Methanol (used in antifreeze) is the fuel of choice for MTI Micro, because it’s readily available and its only by-products are carbon dioxide, water, and heat. The fact that methanol fuel cartridges have been approved by the International Civil Aviation Organization for use on board planes enhances their commercial appeal. Angela Rossi, spokeswoman for MTI Micro, estimates that fuel-cell-powered phones will be on the market in a few years. The company has already developed a prototype as part of a partnership with Samsung. But Sara Bradford, an industry analyst who’s covered the market since 2000 for research firm Frost and Sullivan, believes that forecast is unrealistic. She predicts that portable chargers for consumer electronics could be on the market by the year 2010, but that it will probably be 10 years or more before we see fuel cells that can be put directly into our gadgets.
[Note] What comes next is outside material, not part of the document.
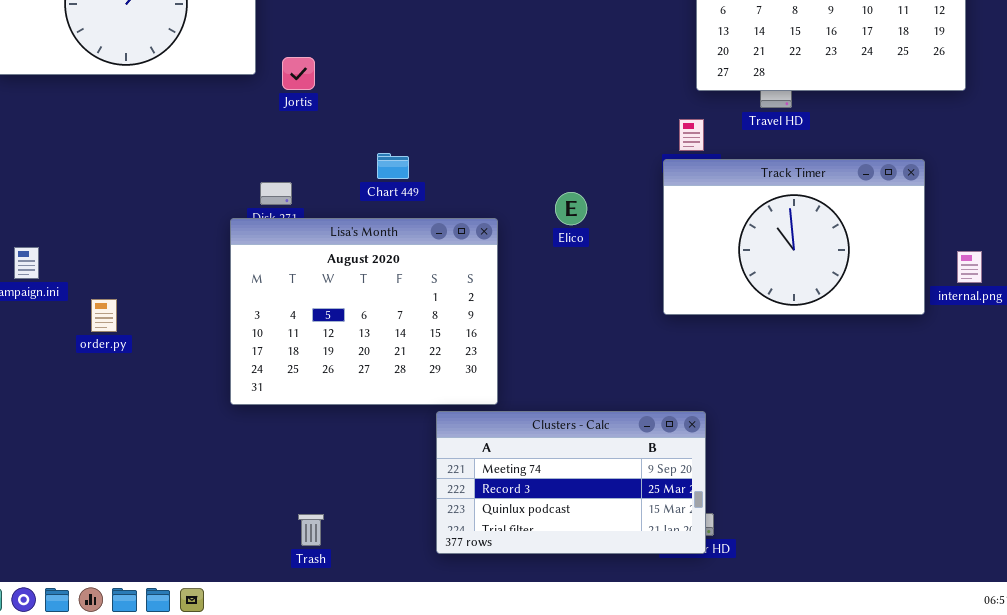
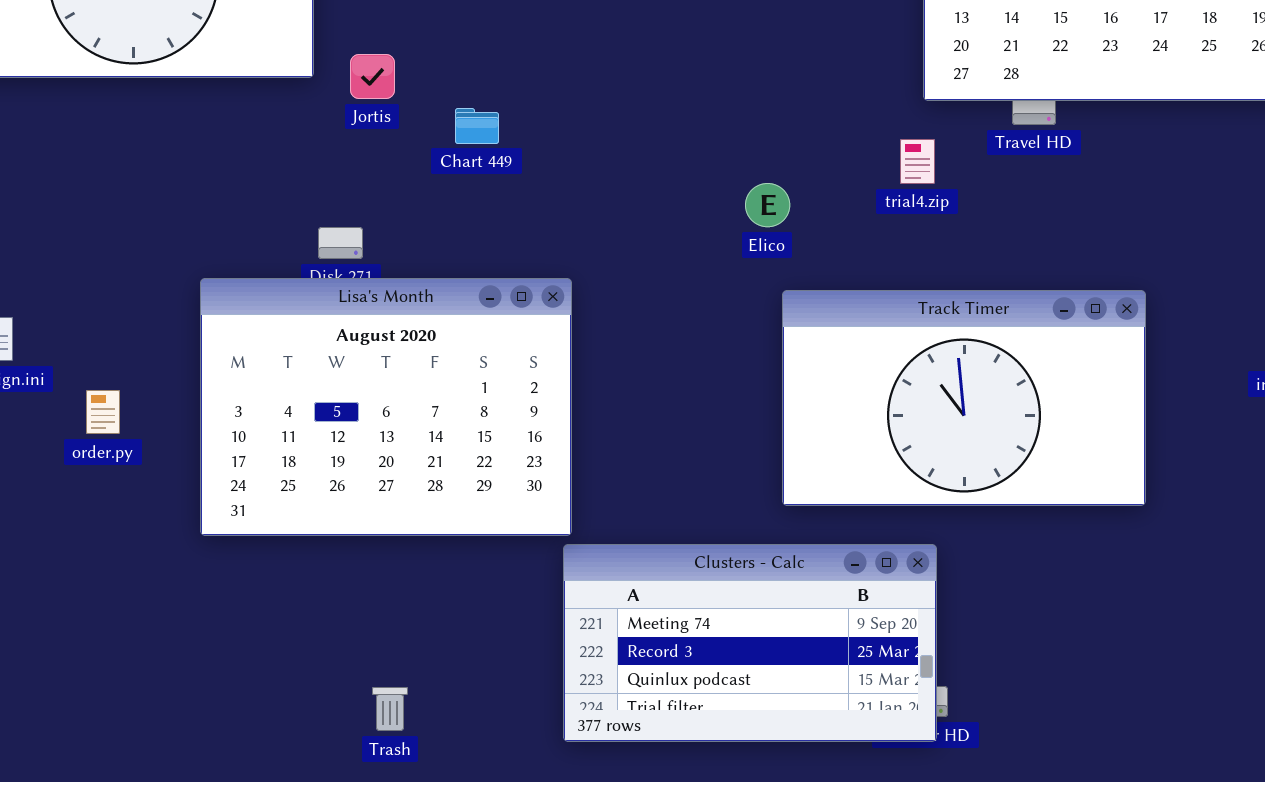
Chart 449: [377,153,409,179] -> [455,108,499,144], moved
Track Timer: [663,159,925,315] -> [782,290,1146,506], moved
Elico: [555,192,587,225] -> [745,183,790,227], moved
Lisa's Month: [230,218,498,405] -> [200,278,572,536], moved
In the meantime, there are those in the industry who expect lithium-ions to be around for a while. Lampe-Onnerud points to Boston Power’s first product, the Sonata, slated to appear in select H.P. laptops this summer. Boston Power claims that the Sonata will be able to consistently power to full capacity for three years, the average lifespan of a laptop computer. In contrast, today’s lithium-ion batteries lose their ability to charge to capacity from the moment they’re made. The company’s Sonata battery charges more quickly, won’t overheat, and doesn’t contain heavy metals.

While Boston Power’s concept could catch on in the next few years, scientists at the nearby Massachusetts Institute of Technology are working on potentially revolutionary technologies with a longer timeline. In April 2006, a group led by professors Angela Belcher, Yet-Ming Chiang and Paula Hammond demonstrated that very small batteries—the prototype resembled a simple bit of film—could be made from microscopic viruses. The viruses, engineered to incorporate inorganic materials such as cobalt oxide and gold, form extremely thin wires that have the capacity to become a very dense power source. The team will continue to work on different types of virus-created prototypes over the next couple of years, but eventually this kind of small battery may be used in hearing aids and smart phone cards. Belcher’s goal is that tomorrow’s batteries will be synthesized biologically and completely biodegradable.

Also at M.I.T., physics professor Marin Soljacic and his colleague, Aristeidis Karalis, have been working on ways to charge batteries for personal electronics using “resonant” waves. Soljacic’s system emits waves that can be picked up only by devices designed to recognize them. The charger would have a limited range, but it would ideally enable one power source to charge all the battery-powered objects in a room. You’d never have to plug that phone in again.

Though the wireless charging method wouldn’t fly with fuel cells, which are charged by popping in a cartridge or refilling an existing one, it could be a step toward making life with handheld accessories all but hassle-free. And, after all, wasn’t that the point of having all these gadgets in the first place?